Romney blushed. “I skimmed the uninteresting parts.”
“By that you mean?”
“The article,” Romney clamped the tip of her tongue between her teeth.
“I see,” Robshaw took a deep breath. “So you wouldn’t know that I was rich?”
“Not in so many words,” Romney slipped her hand through the crook of Robshaw’s arm. “If we are to become an item...”
“An item?”
“Shush,” Romney slapped Robshaw on the chest. “If we are to become involved then you will have to understand something about me.”
“And that is?”
“I am not interested in details.”
“But life,” Robshaw led Romney over the debris and out of the shop, “life is all in the details.”
“No,” Romney curled her hair around her ears, “life is for living, as fast and as furiously as possible.”
“Romney Wallendorf, do you intend to be trouble?”
“I intend,” Romney tugged Robshaw across the street, “to be all kinds of trouble.”
҉
Egmont fiddled with his pipe as he stumped along the corridor beside Luise. Opening the door to the foyer of the Royal Geographical Society, he escorted Luise to the front door, acknowledging the concierge with a grunt as they passed the desk.
“Smith wants you to keep a low profile,” Egmont paused at the double oak doors leading to the street.
“A low profile?” Luise looked up at the Admiral. “What does that mean, exactly?”
Egmont stuck his pipe between his lips. “Just go about your business as usual, but avoid the limelight.”
“Limelight? Admiral, could you be any more cryptic?”
“All right, I’ll get straight to the point,” Egmont pulled the pipe from his mouth and stared at it. “This Robshaw fellow.”
“Beau Robshaw?”
“Bit of a player. Bit too popular for a girl like you?”
“A girl like me?”
“Yes,” Egmont fidgeted upon his brass leg. “Thank you for coming in, Lui
se.”
“Wait a minute, Admiral. You can’t just start something like that and let it hang there with a dismissal. You invited me here, made all kinds of insinuations about the Germans...”
“Quiet now, Luise.”
“And you couldn’t even tell me about my own brother.”

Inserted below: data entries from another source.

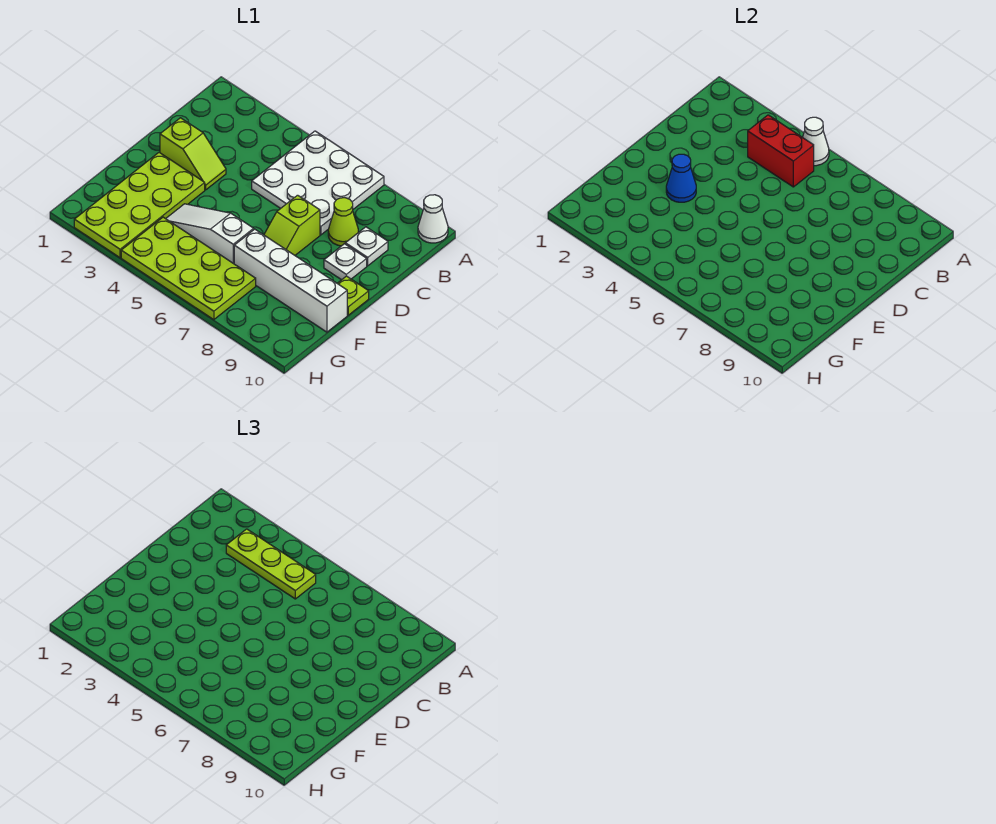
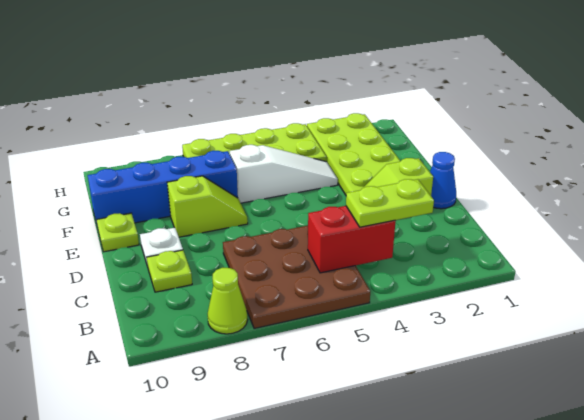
white 3x3 plate [252,131,384,235] -> brown 3x3 plate [223,226,370,329]
white 1x1 cone [803,117,829,166] -> none
white 1x1 cone [418,195,448,243] -> none
lime 1x3 plate [226,529,316,599] -> lime 1x2 plate [346,179,434,227]
lime 1x1 cone [328,198,358,246] -> lime 1x1 cone moved to [208,268,248,334]
white 1x1 plate [345,227,388,266] -> lime 1x1 plate [147,250,192,292]
lime 1x2 slope [264,195,320,255] -> lime 1x2 slope turned to [167,176,248,237]
blue 1x1 cone [666,154,696,202] -> blue 1x1 cone moved to [430,152,456,209]
white 1x4 brick [234,229,347,332] -> blue 1x4 brick [88,151,238,224]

“You’re right, of course,” Egmont tried a smile. “I am sorry, Luise. I will do what I can to find out about Jamie. But I cannot make any promises. In the meantime, I would like you to be careful.”
“And I will, Admiral.”
Egmont took a deep breath. “It can’t be easy having lost your father at so young an age.”
“No, it wasn’t,” Luise sighed.
“And Jamie was no angel, was he?” Egmont reached out and pulled Luise into his side. He squeezed her small frame. “I was sorry to hear about your mother.”
“Do you know,” Luise suppressed a snivel, “in just three short sentences, you have accounted for a whole lifetime of loss and sorrow.” She pressed her face into the Admiral’s brushed wool uniform, her tears splotching the blue material with dark rings.
“You have had a rough time of it, my girl.”
“I know.”
“I will do what I can,” Egmont grasped Luise’s shoulders and kissed her on the forehead.
“Whiskery kisses,” Luise smiled. “Those I remember.”
“Are you all right to get home by yourself?”
“Business as usual, you said.”
“All right then,” Egmont moved to open the door. “We’ll be in touch.”
“Yes,” Luise walked out onto the top step. “Thank you, Admiral.” Egmont smiled as the door closed and Luise was suddenly alone. “Home then,” Luise lifted the hem of her skirt and walked down the steps.